A prescription for the IMF

Updated - November 26, 2021 10:23 pm IST

Published - October 24, 2015 12:13 am IST

Reserve Bank of India Governor Raghuram Rajan, known for his forthright and plain-speaking manner, has once again > trained his guns on the International Monetary Fund — where he once served as Chief Economist. The world’s premier multilateral lending institution, he said, had failed to fulfil its role in ensuring that national monetary policies did not end up hurting the global economy as a whole. Speaking at a preparatory meeting of a think-tank contributing ideas for the G-20 meeting in Turkey next month, Dr. Rajan reiterated a charge he had laid against the Fund in a speech in May to the Economic Club of New York: the IMF, he said, had been sitting on the sidelines and applauding unconventional and extreme policies initiated by central banks in the industrialised countries. These policies of quantitative easing, combined with the exchange-rate interventions pursued by some emerging market economies in the early-2000s, had created problems for others with large negative spill-over effects by pushing capital from one shore to another. With national central banks unlikely to consider the impact of their policy actions beyond the respective domestic economies — at best they would consider the second-level consequences on major trading partners — the Fund ought to have evaluated the implications from a global perspective, according to Dr. Rajan. That talks at the IMF’s latest meeting in Lima have flagged a potential emerging market crisis is vindication enough for the Indian central bank chief that the policies to tackle the earlier situations including the sub-prime and European crises have only ended up moving the predicament from one country to another, or from one region to another. The way to get out of this regime of rolling crises, as he termed it, would lie in concerted global action.

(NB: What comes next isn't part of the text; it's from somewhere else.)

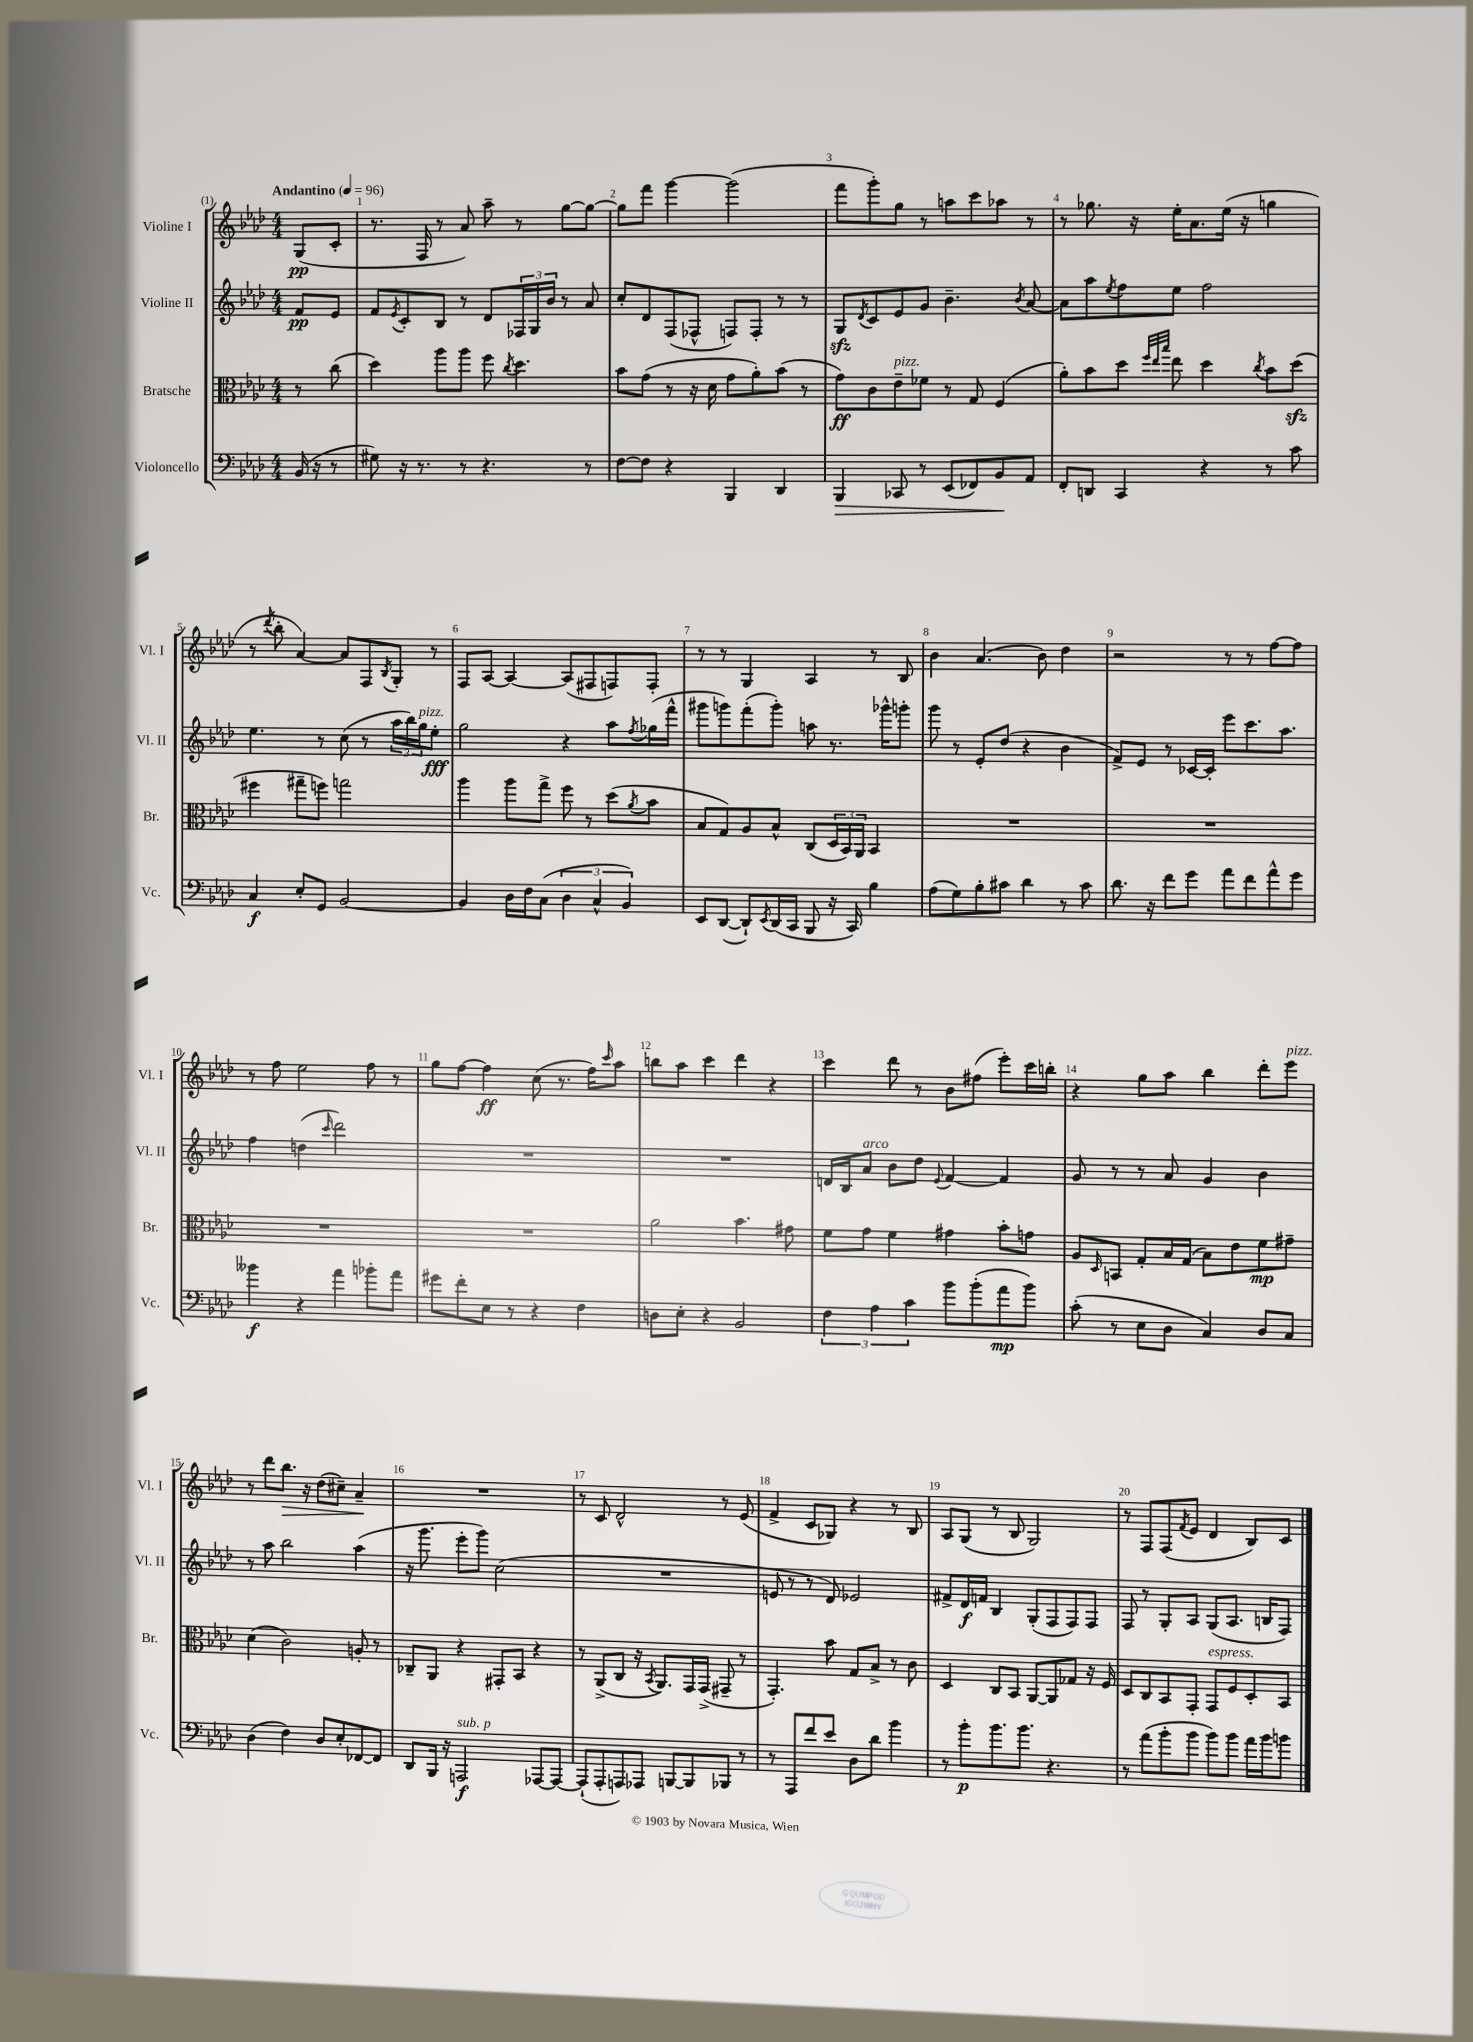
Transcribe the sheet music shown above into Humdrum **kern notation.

For the economist-turned-central banker, widely credited with having predicted the 2008 financial crisis, the concern about the lack of a global policy consensus is born of a very real predicament. Having just > cut the benchmark interest rate by a higher-than-expected 50 basis points with the aim of providing a monetary fillip to domestic demand, Dr. Rajan is well aware that a resurgence of inflationary pressures amid distinct signs of a drought across several key States could leave the RBI facing the spectre of tepid economic growth and accelerating price gains. And with > persisting uncertainty over when the U.S. Federal Reserve would start normalisation of interest rates, the outlook for the global economy remains hazy. The world having strayed into competitive easing willy-nilly, the need of the hour, according to Dr. Rajan, is a political consensus to go beyond domestic mandates and evolve optimal policies that help create global economic growth. Whether the G-20 leaders would pursue Dr. Rajan’s call and push for more concerted and wider political action on this front, given the common imperatives, remains to be seen.